**Problems to work on**
- 1) Copy the passage of the ElkCorp complaint starting at "Plaintiff,     )" and ending at "MICHAEL L.     )".
- 2) Repeat, line for line and unchanged, the entry that follows the ElkCorp complaint.

**Document passage**
┌──

EX-99.(A)(4) 4 d42493exv99wxayx4y.htm COMPLAINT BY CALL4U exv99wxayx4y
 

Exhibit (a)(4)
         
 
  EFiled: Dec 19 2006 4:43 PM EST
Transaction ID 13241654
  (SEAL)
IN THE COURT OF CHANCERY OF THE STATE OF DELAWARE
IN AND FOR NEW CASTLE COUNTY
                 
CALL4U, LTD.,
        )      
 
        )      
 
  Plaintiff,     )      
          v.
        )      
 
        )     C.A. No.
ELKCORP, THOMAS D. KAROL,     )      
RICHARD A. NOWAK, STEVEN J.     )      
DEMETRIOU, JAMES E. HALL, DALE V.     )      
KESLER, SHAUNA R. KING, MICHAEL L.     )      
MCMAHAN, and THE CARLYLE GROUP,     )      
L.P.,     )      
 
        )      
 
  Defendants.     )      
COMPLAINT
         Plaintiff, by its attorneys, alleges on information and belief, except for its own acts, which are alleged on knowledge, as follows:
     1. Plaintiff brings this action on behalf of the public stockholders of ElkCorp (“Elk” or the “Company”) seeking injunctive and other appropriate relief with respect to a proposed going-private transaction in which defendant The Carlyle Group, L.P. (“Carlyle”) seeks to acquire the Company at a price of $38.00 per share. The process employed by the Company’s directors, the above-named individual defendants, to sell Elk fails to maximize shareholder value because, among other things, at least one bonafide bidder, Building Materials Corporation of America (“BMCA”), has been excluded from actively participating in the sales process even though BMCA is offering $40 per share.

 


 

     2.   Plaintiff is, and has been at all relevant times, the owner of shares of Elk common stock.

└──

**Data shown**
┌──

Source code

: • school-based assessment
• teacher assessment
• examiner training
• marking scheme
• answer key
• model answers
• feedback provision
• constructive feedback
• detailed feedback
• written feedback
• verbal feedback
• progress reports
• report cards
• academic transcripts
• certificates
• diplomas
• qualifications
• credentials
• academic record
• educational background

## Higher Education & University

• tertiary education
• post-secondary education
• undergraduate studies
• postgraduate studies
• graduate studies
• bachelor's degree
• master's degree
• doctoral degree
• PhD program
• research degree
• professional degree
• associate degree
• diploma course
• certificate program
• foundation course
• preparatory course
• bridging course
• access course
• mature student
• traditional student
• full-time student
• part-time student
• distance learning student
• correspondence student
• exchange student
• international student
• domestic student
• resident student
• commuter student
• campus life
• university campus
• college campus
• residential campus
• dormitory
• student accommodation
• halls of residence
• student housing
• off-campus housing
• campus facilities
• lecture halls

└──

**Answer section**
- 1)
Plaintiff,     )      
          v.
        )      
 
        )     C.A. No.
ELKCORP, THOMAS D. KAROL,     )      
RICHARD A. NOWAK, STEVEN J.     )      
DEMETRIOU, JAMES E. HALL, DALE V.     )      
KESLER, SHAUNA R. KING, MICHAEL L.     )

- 2)
Source code

: • school-based assessment
• teacher assessment
• examiner training
• marking scheme
• answer key
• model answers
• feedback provision
• constructive feedback
• detailed feedback
• written feedback
• verbal feedback
• progress reports
• report cards
• academic transcripts
• certificates
• diplomas
• qualifications
• credentials
• academic record
• educational background

## Higher Education & University

• tertiary education
• post-secondary education
• undergraduate studies
• postgraduate studies
• graduate studies
• bachelor's degree
• master's degree
• doctoral degree
• PhD program
• research degree
• professional degree
• associate degree
• diploma course
• certificate program
• foundation course
• preparatory course
• bridging course
• access course
• mature student
• traditional student
• full-time student
• part-time student
• distance learning student
• correspondence student
• exchange student
• international student
• domestic student
• resident student
• commuter student
• campus life
• university campus
• college campus
• residential campus
• dormitory
• student accommodation
• halls of residence
• student housing
• off-campus housing
• campus facilities
• lecture halls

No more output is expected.